Cassandra CQL3 selects rows from a table with a composite primary key

I am using Cassandra 1.2.7 with the official Java driver that uses CQL3.

Suppose the table is created

CREATE TABLE foo ( row int, column int, txt text, PRIMARY KEY (row, column) ); 

Then I would like to generate the equivalent of a SELECT DISTINCT row FROM foo

As I understand it, it should be possible to efficiently execute this query inside the Cassandra data model (given the way to create composite primary keys), because it just queries the raw table.

I was looking for CQL documentation, but I did not find any options for this.

My backup plan is to create a separate table - something like

 CREATE TABLE foo_rows ( row int, PRIMARY KEY (row) ); 

But this requires the hassle of synchronizing two files - writing to foo_rows for any writing to foo (also a performance limitation).

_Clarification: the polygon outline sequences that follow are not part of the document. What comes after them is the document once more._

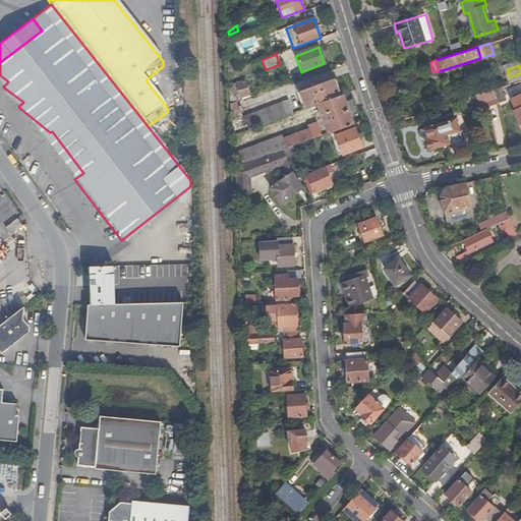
[(8,81),(0,75),(0,81),(3,87),(8,81)]
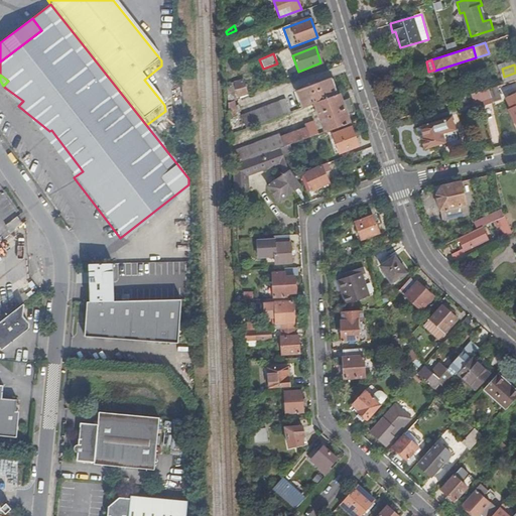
[(295,92),(301,108),(314,104),(336,96),(330,79),(295,92)]
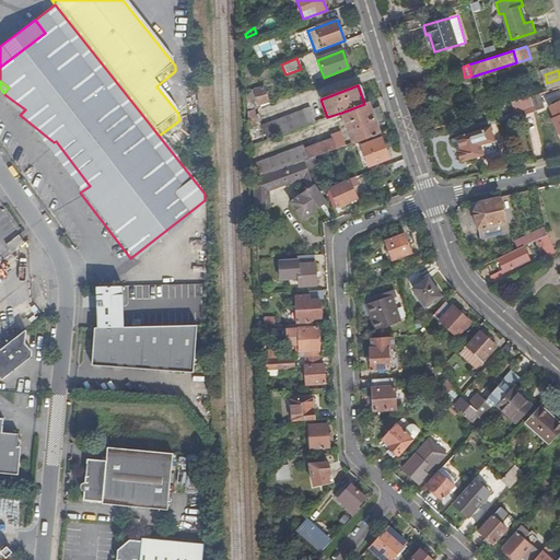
[(258,106),(268,103),(264,88),(254,91),(258,106)]
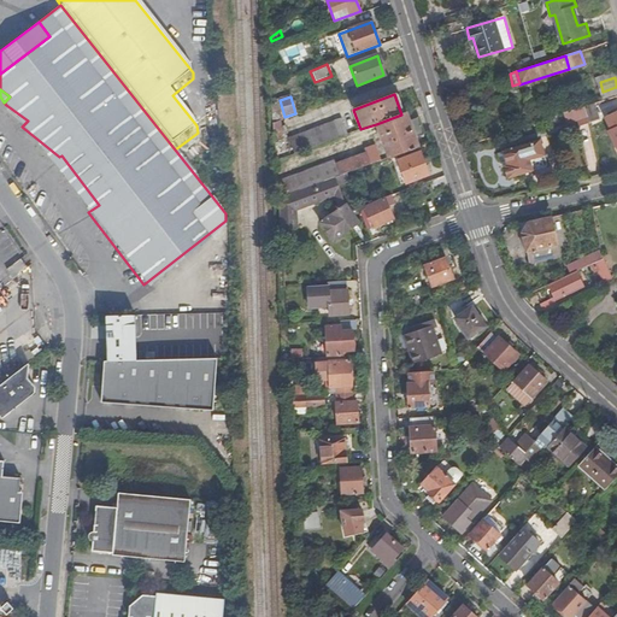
[(6,105),(22,127),(28,121),(6,105)]
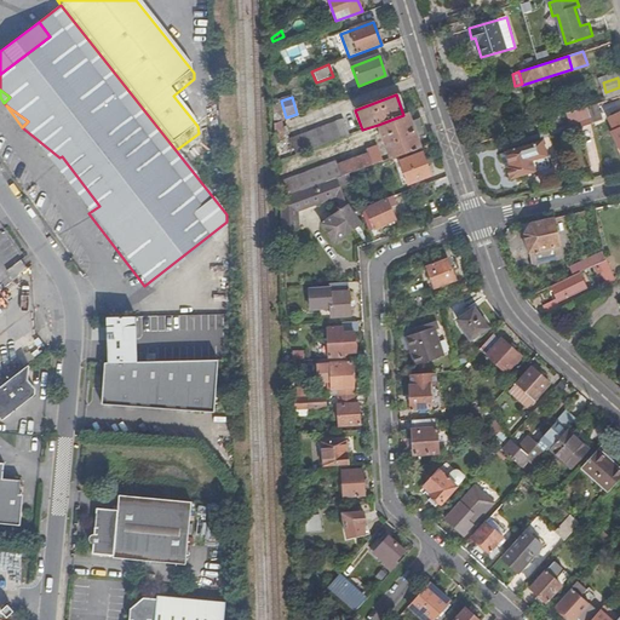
[(591,124),(586,108),(566,114),(569,125),(580,121),(581,126),(591,124)]
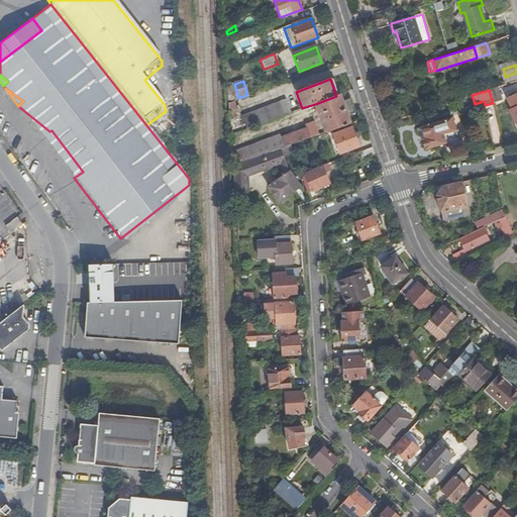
[(336,96),(315,104),(320,116),(322,115),(323,120),(322,121),(325,132),(331,130),(338,127),(349,123),(347,116),(353,113),(348,99),(341,102),(339,95),(336,96)]
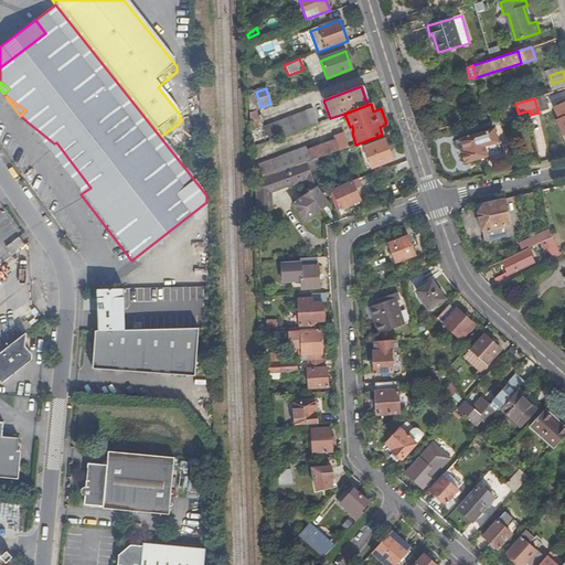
[(258,110),(248,114),(249,130),(256,128),(258,128),(258,124),(262,124),(263,116),(258,117),(258,110)]
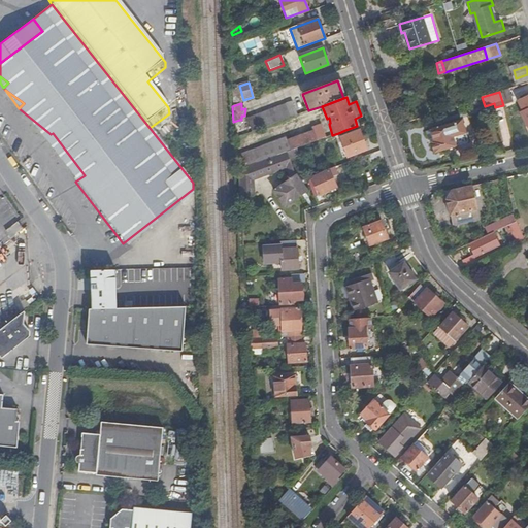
[(243,121),(248,133),(296,116),(292,103),(243,121)]
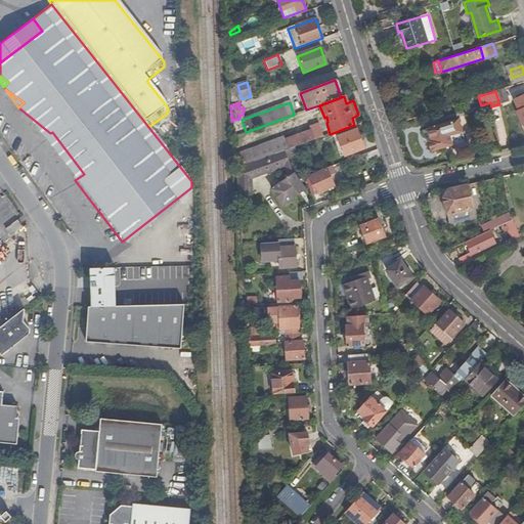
[(50,133),(18,107),(75,180),(84,174),(52,132),(50,133)]
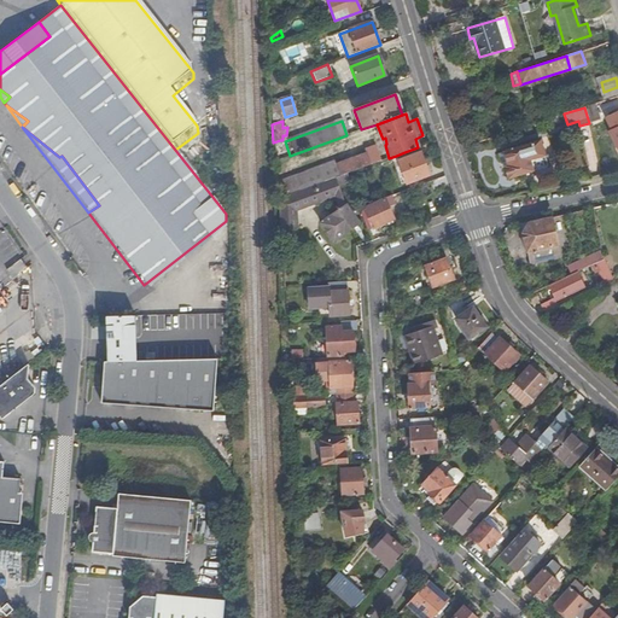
[(508,164),(505,165),(508,178),(547,165),(540,139),(503,151),(508,164)]
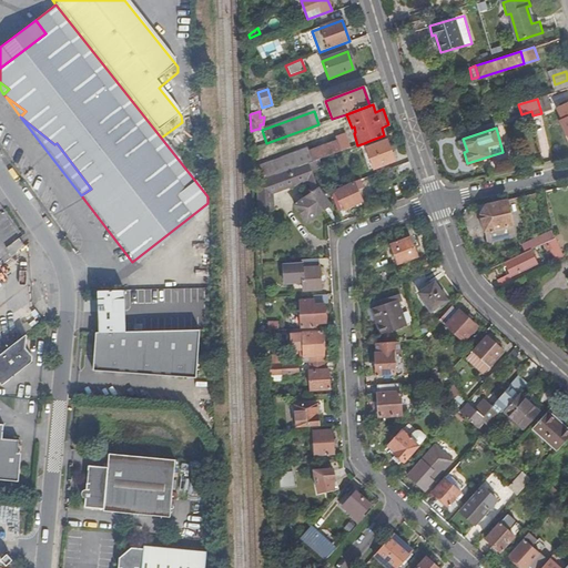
[(253,166),(254,183),(318,160),(351,148),(345,134),(335,138),(336,142),(308,152),(307,148),(253,166)]
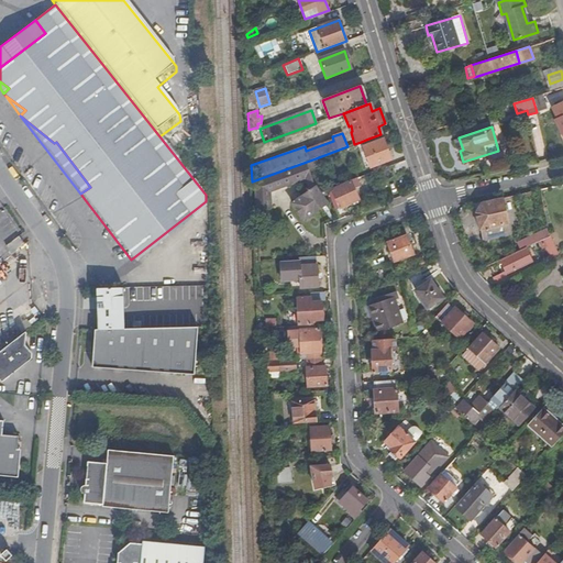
[(390,159),(381,134),(368,139),(370,144),(363,146),(371,167),(390,159)]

So, is there a way to request different row (section) keys?

+4
source share
3 answers

according to the documentation , from CQL version 3.11, cassandra understands the DISTINCT modifier. So now you can write

 SELECT DISTINCT row FROM foo 
+4
source

I will give you a bad way to do this first. If you insert these lines:

 insert into foo (row,column,txt) values (1,1,'First Insert'); insert into foo (row,column,txt) values (1,2,'Second Insert'); insert into foo (row,column,txt) values (2,1,'First Insert'); insert into foo (row,column,txt) values (2,2,'Second Insert'); 

Performance

 'select row from foo;' 

will provide you with the following:

  row ----- 1 1 2 2 

Not different, since it shows all possible combinations of rows and columns. To query the value of a single row, you can add a column value:

 select row from foo where column = 1; 

But then you get this warning:

 Bad Request: Cannot execute this query as it might involve data filtering and thus may have unpredictable performance. If you want to execute this query despite the performance unpredictability, use ALLOW FILTERING 

Ok Then with this:

 select row from foo where column = 1 ALLOW FILTERING; row ----- 1 2 

Great. What I wanted. However, we will not ignore this warning. If you have only a small number of lines, say 10,000, then this will work without huge success. What if I have 1 billion? Depending on the number of nodes and the replication rate, your performance will be seriously affected. First, the query should check every possible row in the table (read the full table scan), and then filter unique values ​​for the result set. In some cases, this request will simply be disabled. Given that this is probably not what you were looking for.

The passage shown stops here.